The commitment to building 40 new hospitals is conspicuous by its absence from Rishi Sunak’s ‘Five pledges,’ but there must be questions raised over the way so much senior management time and effort throughout the NHS have been wasted by the delays, inaction and false starts of the NHP as it has fallen victim to government indecision, rising costs and tightening finances in the aftermath of the Covid pandemic.

So far the NHP has delivered nothing tangible at all, matching the government’s failure to make sufficient funding available to give any of the potential projects a viable budget.

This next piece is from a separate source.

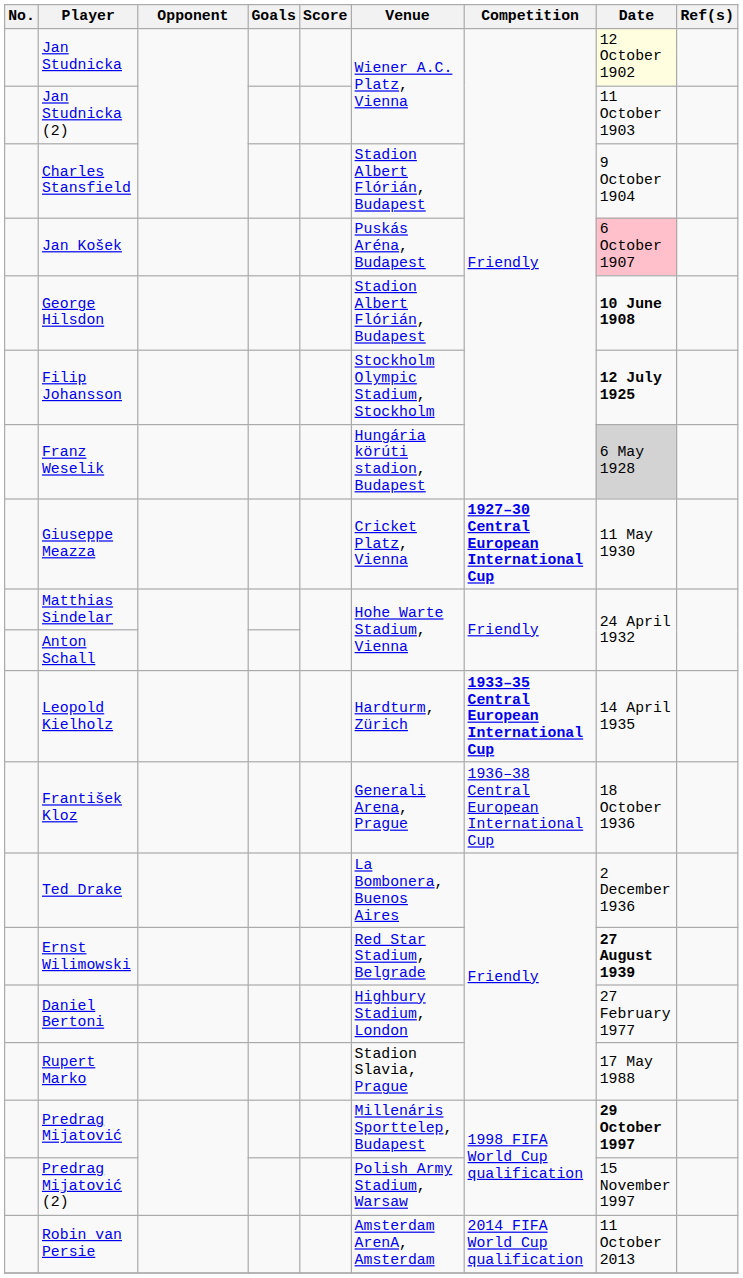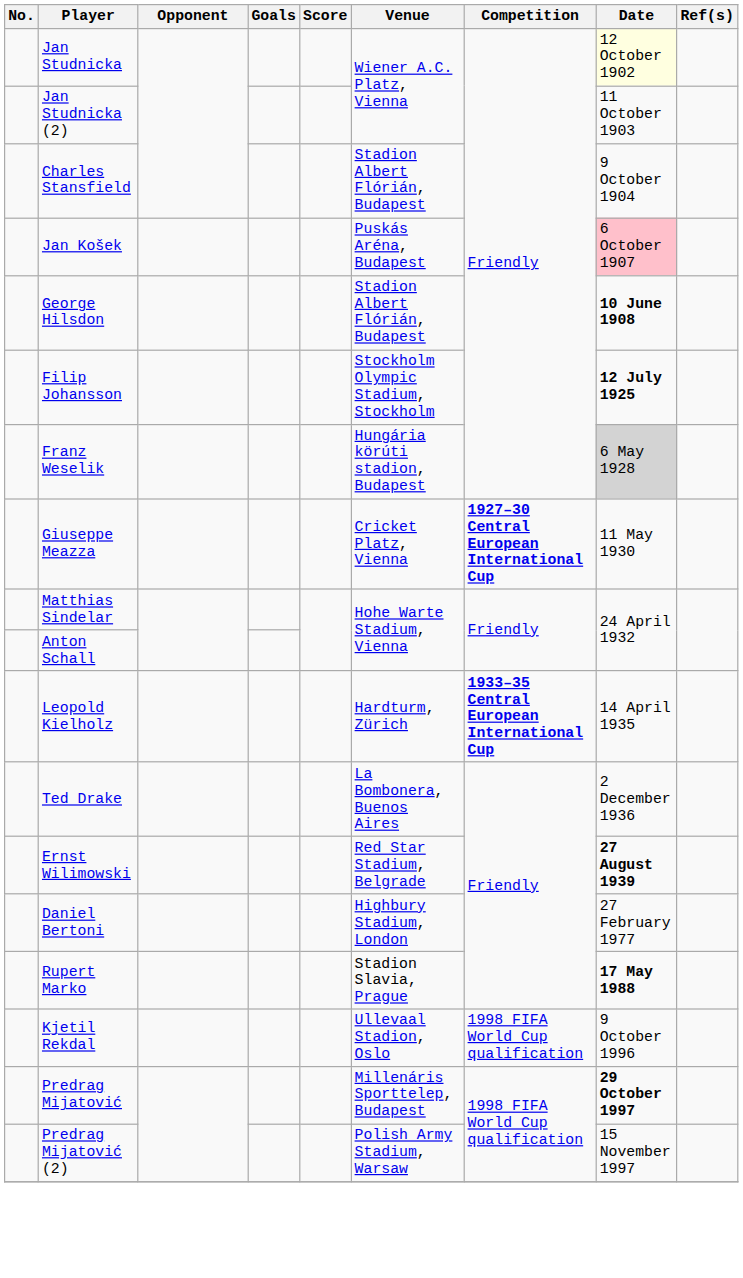- row: František Kloz | Generali Arena, Prague | 1936–38 Central European International Cup | 18 October 1936
Rupert Marko | Date: normal -> bold
+ row: Kjetil Rekdal | Ullevaal Stadion, Oslo | 1998 FIFA World Cup qualification | 9 October 1996
- row: Robin van Persie | Amsterdam ArenA, Amsterdam | 2014 FIFA World Cup qualification | 11 October 2013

But if one thing is guaranteed, it is that the longer the NHP continues to follow the bad precedents and wild assumptions of the PFI hospital projects in the 2000s, the greater the danger of wasting billions on hospitals that are built too small.

And the longer the delay in replacing the seven hospitals most plagued with RAAC, the greater the danger that one or more may collapse or need to be closed for public safety creating a massive crisis in health care and another major scandal.

 

* Meanwhile the decay of neglected NHS buildings is creating an additional crisis: last month’s new official figures showed that England’s NHS backlog of maintenance had rocketed by 13.6% in the last 12 months to a massive £11.6 billion, having almost doubled from £6.5m in 2018/19. Two thirds of the latest backlog is rated “high” or “significant” risk. High risk is defined as “where repairs/replacement must be addressed with urgent priority in order to prevent catastrophic failure, major disruption to clinical services or deficiencies in safety liable to cause serious injury and/or prosecution.”

Twenty nine trusts face backlogs above the £100m mark, and it’s likely these numbers will continue to increase given the grossly inadequate level of capital funding. An ITV News report last year  revealed that nearly half of NHS hospitals in England have been forced to close wards and vital services due to flooding, power cuts and structural problems.